Interest Only ARMThis can be a good option for those who save and invest the money they are not paying each month by eliminating payments on the principal of their home loan. The goal for many people is to earn high interest on the money that they invest with hopes of then easily being able to pay the mortgage when the interest only ARM is over. In addition, borrowers can take another interest only ARM more than one time when one expires. This can equal up to 15 or more years of interest only payments and lots of saved money.

Those who may benefit from this type of loan are young couples who know that their income will increase greatly in the future. This would include highly paid professionals such as doctors and lawyers. Investors are another group who sometimes use the interest only ARM to have cash available to invest in Forex or the stock market. They realize that they can probably make more money with their investments than they would earn by investing in their house.
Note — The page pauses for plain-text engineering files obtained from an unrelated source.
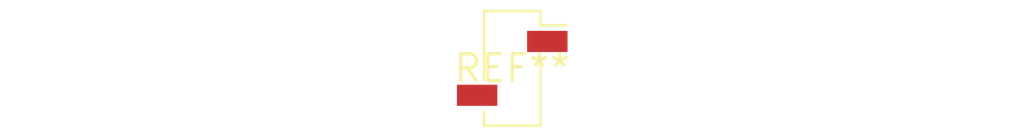
<source format=kicad_pcb>
(kicad_pcb (version 20240108) (generator pcbnew)

  (general
    (thickness 1.6)
  )

  (paper "A4")
  (layers
    (0 "F.Cu" signal)
    (31 "B.Cu" signal)
    (32 "B.Adhes" user "B.Adhesive")
    (33 "F.Adhes" user "F.Adhesive")
    (34 "B.Paste" user)
    (35 "F.Paste" user)
    (36 "B.SilkS" user "B.Silkscreen")
    (37 "F.SilkS" user "F.Silkscreen")
    (38 "B.Mask" user)
    (39 "F.Mask" user)
    (40 "Dwgs.User" user "User.Drawings")
    (41 "Cmts.User" user "User.Comments")
    (42 "Eco1.User" user "User.Eco1")
    (43 "Eco2.User" user "User.Eco2")
    (44 "Edge.Cuts" user)
    (45 "Margin" user)
    (46 "B.CrtYd" user "B.Courtyard")
    (47 "F.CrtYd" user "F.Courtyard")
    (48 "B.Fab" user)
    (49 "F.Fab" user)
    (50 "User.1" user)
    (51 "User.2" user)
    (52 "User.3" user)
    (53 "User.4" user)
    (54 "User.5" user)
    (55 "User.6" user)
    (56 "User.7" user)
    (57 "User.8" user)
    (58 "User.9" user)
  )

  (setup
    (pad_to_mask_clearance 0)
    (pcbplotparams
      (layerselection 0x00010fc_ffffffff)
      (plot_on_all_layers_selection 0x0000000_00000000)
      (disableapertmacros false)
      (usegerberextensions false)
      (usegerberattributes false)
      (usegerberadvancedattributes false)
      (creategerberjobfile false)
      (dashed_line_dash_ratio 12.000000)
      (dashed_line_gap_ratio 3.000000)
      (svgprecision 4)
      (plotframeref false)
      (viasonmask false)
      (mode 1)
      (useauxorigin false)
      (hpglpennumber 1)
      (hpglpenspeed 20)
      (hpglpendiameter 15.000000)
      (dxfpolygonmode false)
      (dxfimperialunits false)
      (dxfusepcbnewfont false)
      (psnegative false)
      (psa4output false)
      (plotreference false)
      (plotvalue false)
      (plotinvisibletext false)
      (sketchpadsonfab false)
      (subtractmaskfromsilk false)
      (outputformat 1)
      (mirror false)
      (drillshape 1)
      (scaleselection 1)
      (outputdirectory "")
    )
  )

  (net 0 "")

  (footprint "PinSocket_1x02_P2.54mm_Vertical_SMD_Pin1Right" (layer "F.Cu") (at 0 0))

)

</source>
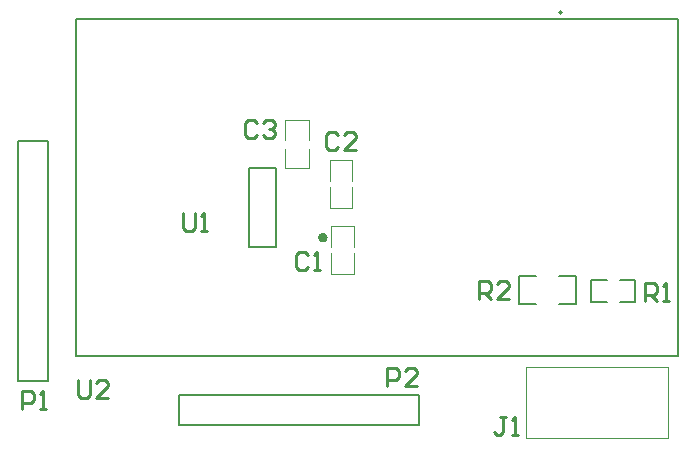
<source format=gto>
G04*
G04 #@! TF.GenerationSoftware,Altium Limited,Altium Designer,20.2.3 (150)*
G04*
G04 Layer_Color=65535*
%FSLAX44Y44*%
%MOMM*%
G71*
G04*
G04 #@! TF.SameCoordinates,5F06F80F-724F-48A1-AB94-725DB31EE99F*
G04*
G04*
G04 #@! TF.FilePolarity,Positive*
G04*
G01*
G75*
%ADD10C,0.4000*%
%ADD11C,0.2000*%
%ADD12C,0.1524*%
%ADD13C,0.1250*%
%ADD14C,0.1270*%
%ADD15C,0.2540*%
D10*
X389857Y-222758D02*
G03*
X389857Y-222758I-1999J0D01*
G01*
D11*
X589982Y-32094D02*
G03*
X589982Y-32094I-1000J0D01*
G01*
X129540Y-343662D02*
Y-140462D01*
Y-343662D02*
X154940D01*
Y-140462D01*
X129540D02*
X154940D01*
X265684Y-381000D02*
Y-355600D01*
X468884D01*
Y-381000D02*
Y-355600D01*
X265684Y-381000D02*
X468884D01*
D12*
X652357Y-262115D02*
Y-258354D01*
Y-277507D02*
Y-271285D01*
X614924Y-258403D02*
X628714D01*
X614924Y-277507D02*
Y-258403D01*
Y-277507D02*
X628714D01*
X639508Y-258354D02*
X652357D01*
Y-271285D02*
Y-262115D01*
X639508Y-277507D02*
X652357D01*
X553768Y-279070D02*
X568592D01*
X553768D02*
Y-255389D01*
X568592D01*
X587616Y-279070D02*
X602440D01*
Y-255389D01*
X587616D02*
X602440D01*
X325628Y-230620D02*
X348488D01*
Y-164096D01*
X325628D02*
X348488D01*
X325628Y-230620D02*
Y-164096D01*
D13*
X376250Y-164084D02*
Y-147574D01*
X355854Y-164084D02*
Y-147574D01*
Y-164084D02*
X376250D01*
Y-139954D02*
Y-123444D01*
X355854Y-139954D02*
Y-123444D01*
X376250D01*
X414228Y-230296D02*
Y-212516D01*
X395169D02*
X414228D01*
X395169Y-230296D02*
Y-212516D01*
X414228Y-253156D02*
Y-235376D01*
X395169Y-253156D02*
X414228D01*
X395169D02*
Y-235376D01*
X393638Y-197612D02*
Y-179832D01*
Y-197612D02*
X412697D01*
Y-179832D01*
X393638Y-174752D02*
Y-156972D01*
X412697D01*
Y-174752D02*
Y-156972D01*
X560018Y-331950D02*
X680268D01*
Y-391950D02*
Y-331950D01*
X560018Y-391950D02*
X680268D01*
X560018D02*
Y-331950D01*
D14*
X179082Y-322894D02*
Y-268394D01*
Y-91494D01*
Y-37794D01*
Y-322894D02*
X688582D01*
X179082Y-37794D02*
X688582D01*
Y-322894D02*
Y-215594D01*
Y-148484D01*
Y-37794D01*
X179082D02*
X688582D01*
Y-322894D02*
Y-37794D01*
X179082Y-322894D02*
Y-37794D01*
Y-322894D02*
X688582D01*
D15*
X660403Y-276096D02*
Y-260861D01*
X668021D01*
X670560Y-263400D01*
Y-268478D01*
X668021Y-271017D01*
X660403D01*
X665482D02*
X670560Y-276096D01*
X675638D02*
X680717D01*
X678178D01*
Y-260861D01*
X675638Y-263400D01*
X519688Y-274571D02*
Y-259336D01*
X527306D01*
X529845Y-261876D01*
Y-266954D01*
X527306Y-269493D01*
X519688D01*
X524767D02*
X529845Y-274571D01*
X545080D02*
X534923D01*
X545080Y-264415D01*
Y-261876D01*
X542541Y-259336D01*
X537462D01*
X534923Y-261876D01*
X332487Y-125224D02*
X329948Y-122684D01*
X324869D01*
X322330Y-125224D01*
Y-135380D01*
X324869Y-137920D01*
X329948D01*
X332487Y-135380D01*
X337565Y-125224D02*
X340104Y-122684D01*
X345183D01*
X347722Y-125224D01*
Y-127763D01*
X345183Y-130302D01*
X342644D01*
X345183D01*
X347722Y-132841D01*
Y-135380D01*
X345183Y-137920D01*
X340104D01*
X337565Y-135380D01*
X269497Y-201933D02*
Y-214628D01*
X272036Y-217167D01*
X277115D01*
X279654Y-214628D01*
Y-201933D01*
X284732Y-217167D02*
X289811D01*
X287272D01*
Y-201933D01*
X284732Y-204472D01*
X375158Y-237492D02*
X372619Y-234953D01*
X367541D01*
X365001Y-237492D01*
Y-247648D01*
X367541Y-250187D01*
X372619D01*
X375158Y-247648D01*
X380236Y-250187D02*
X385315D01*
X382776D01*
Y-234953D01*
X380236Y-237492D01*
X180344Y-342902D02*
Y-355598D01*
X182883Y-358138D01*
X187962D01*
X190501Y-355598D01*
Y-342902D01*
X205736Y-358138D02*
X195579D01*
X205736Y-347981D01*
Y-345442D01*
X203197Y-342902D01*
X198118D01*
X195579Y-345442D01*
X133099Y-367789D02*
Y-352555D01*
X140717D01*
X143256Y-355094D01*
Y-360172D01*
X140717Y-362711D01*
X133099D01*
X148334Y-367789D02*
X153413D01*
X150874D01*
Y-352555D01*
X148334Y-355094D01*
X442218Y-348232D02*
Y-332996D01*
X449836D01*
X452375Y-335536D01*
Y-340614D01*
X449836Y-343153D01*
X442218D01*
X467610Y-348232D02*
X457453D01*
X467610Y-338075D01*
Y-335536D01*
X465071Y-332996D01*
X459992D01*
X457453Y-335536D01*
X543052Y-374398D02*
X537974D01*
X540513D01*
Y-387094D01*
X537974Y-389633D01*
X535434D01*
X532895Y-387094D01*
X548130Y-389633D02*
X553209D01*
X550670D01*
Y-374398D01*
X548130Y-376938D01*
X401067Y-135384D02*
X398528Y-132844D01*
X393449D01*
X390910Y-135384D01*
Y-145540D01*
X393449Y-148080D01*
X398528D01*
X401067Y-145540D01*
X416302Y-148080D02*
X406145D01*
X416302Y-137923D01*
Y-135384D01*
X413763Y-132844D01*
X408684D01*
X406145Y-135384D01*
M02*

</source>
Property investors also use these loans that require much lower payments than regular home mortgages. Using an interest only ARM for these reasons can be risky. If an investor loses the money saved by not paying the principal time and time again, then the ARM may not be a good investment.

Rates for an interest only ARM are around 3.44 to 3.90 percent whereas a 30 year fixed loan currently has interest rates of around 4.83 to 5.03 percent. These loans are available, but they are sometimes difficult to find. In fact, all home mortgages can be difficult to be approved for in the low economy, even for those with excellent credit scores.  You will have to pay about half a percent higher rate with an interest only adjustable rate mortgage than a standard ARM that requires principal payments in addition to interest payments.

There are bad credit home loans available, but during the current slow market, they are also hard to find. Some lenders are not loaning to very many customers at this time, much less bad credit applicants. Special lenders specialize in bad credit applications and will sometimes accept people who have bankruptcies, write offs, and other negative marks on their credit record. This group can potentially get a fixed rate ARM for up to seven years. Government and subprime lenders will often loan to those with bad credit through VA or FHA mortgages.

When the short period of paying interest only ARM is over, the borrower begins to pay both principal and interest in regular monthly payments. Unless the borrower’s income has increased substantially or she has had good returns on investments, it could be a financial shock when required to pay much larger payments that include the principal. In addition, there is a chance that the borrower will owe more interest than what would be required for the life of the loan. In this case, additional payments are needed at the end of a loan.